If there was one set of intermediaries the vast majority of the financial markets would like to see the back of, it’s the ratings agencies. But they’re so enshrined in the fabric of the markets, even their biggest critics struggle to conceive a way of doing so.

In a 1996 interview on PBS’s News Hour, the New York Times Pulitzer prize-winning journalist Thomas Friedman said: "There are two superpowers in the world today in my opinion. There’s the United States, and there’s Moody’s Bond Rating Service [sic]. The United States can destroy you by dropping bombs, and Moody’s can destroy you by downgrading your bonds. And believe me, it’s not clear sometimes who’s more powerful."

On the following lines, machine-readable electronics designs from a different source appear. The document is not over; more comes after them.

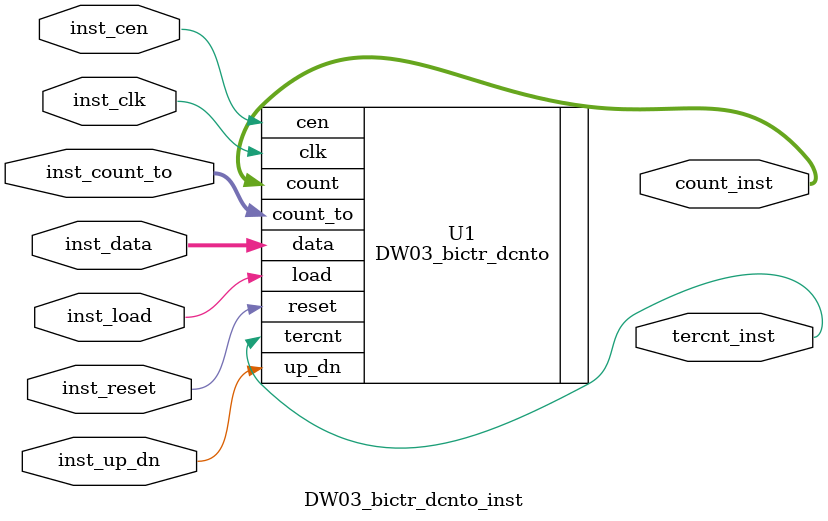
<source format=v>
module DW03_bictr_dcnto_inst( inst_data, inst_count_to, inst_up_dn, 
                              inst_load, inst_cen, inst_clk, inst_reset,
                              count_inst, tercnt_inst );

  parameter width = 8;

  input [width-1 : 0] inst_data;
  input [width-1 : 0] inst_count_to;
  input inst_up_dn;
  input inst_load;
  input inst_cen;
  input inst_clk;
  input inst_reset;
  output [width-1 : 0] count_inst;
  output tercnt_inst;

  // Instance of DW03_bictr_dcnto
    DW03_bictr_dcnto #(width)
      U1 ( .data(inst_data), .count_to(inst_count_to), .up_dn(inst_up_dn),            .load(inst_load), .cen(inst_cen), .clk(inst_clk),
           .reset(inst_reset), .count(count_inst), .tercnt(tercnt_inst) );
endmodule


</source>
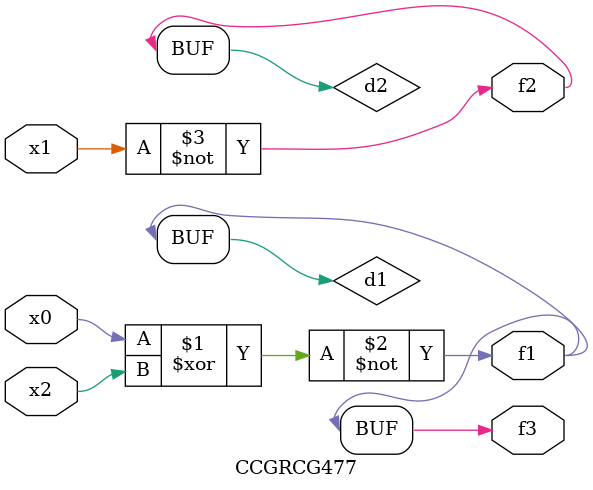
<source format=v>
module CCGRCG477(
	input x0, x1, x2,
	output f1, f2, f3
);

	wire d1, d2, d3;

	xnor (d1, x0, x2);
	nand (d2, x1);
	nor (d3, x1, x2);
	assign f1 = d1;
	assign f2 = d2;
	assign f3 = d1;
endmodule

</source>
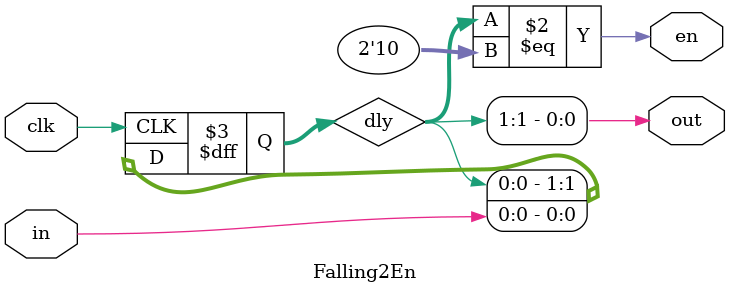
<source format=sv>
module Falling2En #( parameter SYNC_STG = 1 )(
    input wire clk, in,
    output logic en, out
);
    logic [SYNC_STG : 0] dly;
    always_ff@(posedge clk) begin
        dly <= {dly[SYNC_STG - 1 : 0], in};    
    end
    assign en = (SYNC_STG ? dly[SYNC_STG -: 2] : {dly, in}) == 2'b10;
    assign out = dly[SYNC_STG];
endmodule

</source>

The main credit rating agencies, among which Fitch Ratings, Moody’s Investors Service and Standard & Poor’s are dominant, have long defended their judgement calls on the creditworthiness of the world’s governments, financial institutions and companies as mere opinion, and seemingly nothing more.

Indeed, it could be argued that these agencies played a crucial role in the financial crisis of 2007/08 – not through downgrades, but through rating products across the financial spectrum at levels much higher than their real creditworthiness.

Those failings have brought into sharp focus the evolution of the agencies, from private companies providing considered opinions on creditworthiness, to private companies that, in effect, perform an outsourced regulatory function where their judgement calls have been seen to have systemic consequences.